▸ DIRECTIONS FOR THIS TASK
Reproduce the material below verbatim, covering the stretch from its beginning through the line containing "12: (418, 210)", with both ends included. Omit the pictures from your reply.

ENTRIES PROVIDED Block Start

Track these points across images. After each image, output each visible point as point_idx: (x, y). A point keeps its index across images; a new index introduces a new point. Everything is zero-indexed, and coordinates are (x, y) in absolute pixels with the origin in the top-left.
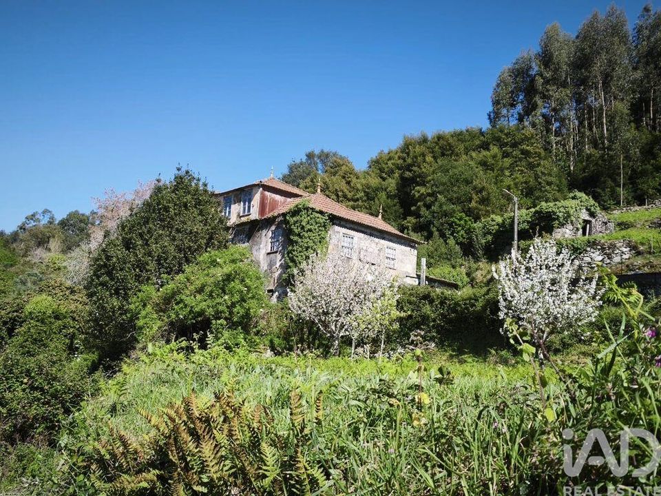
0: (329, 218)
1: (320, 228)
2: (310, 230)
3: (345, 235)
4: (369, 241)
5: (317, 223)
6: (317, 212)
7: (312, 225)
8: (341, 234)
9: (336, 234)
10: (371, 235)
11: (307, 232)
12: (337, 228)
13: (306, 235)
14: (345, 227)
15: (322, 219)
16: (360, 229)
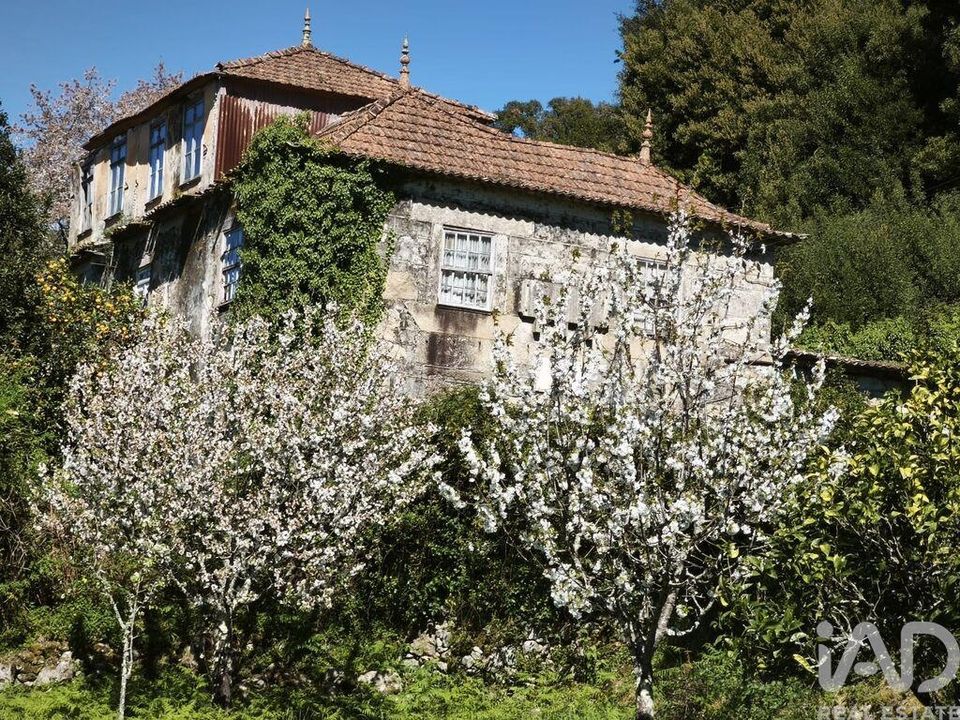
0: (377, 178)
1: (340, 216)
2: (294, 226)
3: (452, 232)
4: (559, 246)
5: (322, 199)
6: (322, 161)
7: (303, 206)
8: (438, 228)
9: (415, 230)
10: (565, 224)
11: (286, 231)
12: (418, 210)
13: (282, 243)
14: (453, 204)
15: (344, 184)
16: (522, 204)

ENTRIES PROVIDED Block End

▸ OUTPUT OF THE TASK
Track these points across images. After each image, output each visible point as point_idx: (x, y). A point keeps its index across images; a new index introduces a new point. Everything is zero-indexed, and coordinates are (x, y) in absolute pixels with the origin in the top-left.
0: (329, 218)
1: (320, 228)
2: (310, 230)
3: (345, 235)
4: (369, 241)
5: (317, 223)
6: (317, 212)
7: (312, 225)
8: (341, 234)
9: (336, 234)
10: (371, 235)
11: (307, 232)
12: (337, 228)
13: (306, 235)
14: (345, 227)
15: (322, 219)
16: (360, 229)
0: (377, 178)
1: (340, 216)
2: (294, 226)
3: (452, 232)
4: (559, 246)
5: (322, 199)
6: (322, 161)
7: (303, 206)
8: (438, 228)
9: (415, 230)
10: (565, 224)
11: (286, 231)
12: (418, 210)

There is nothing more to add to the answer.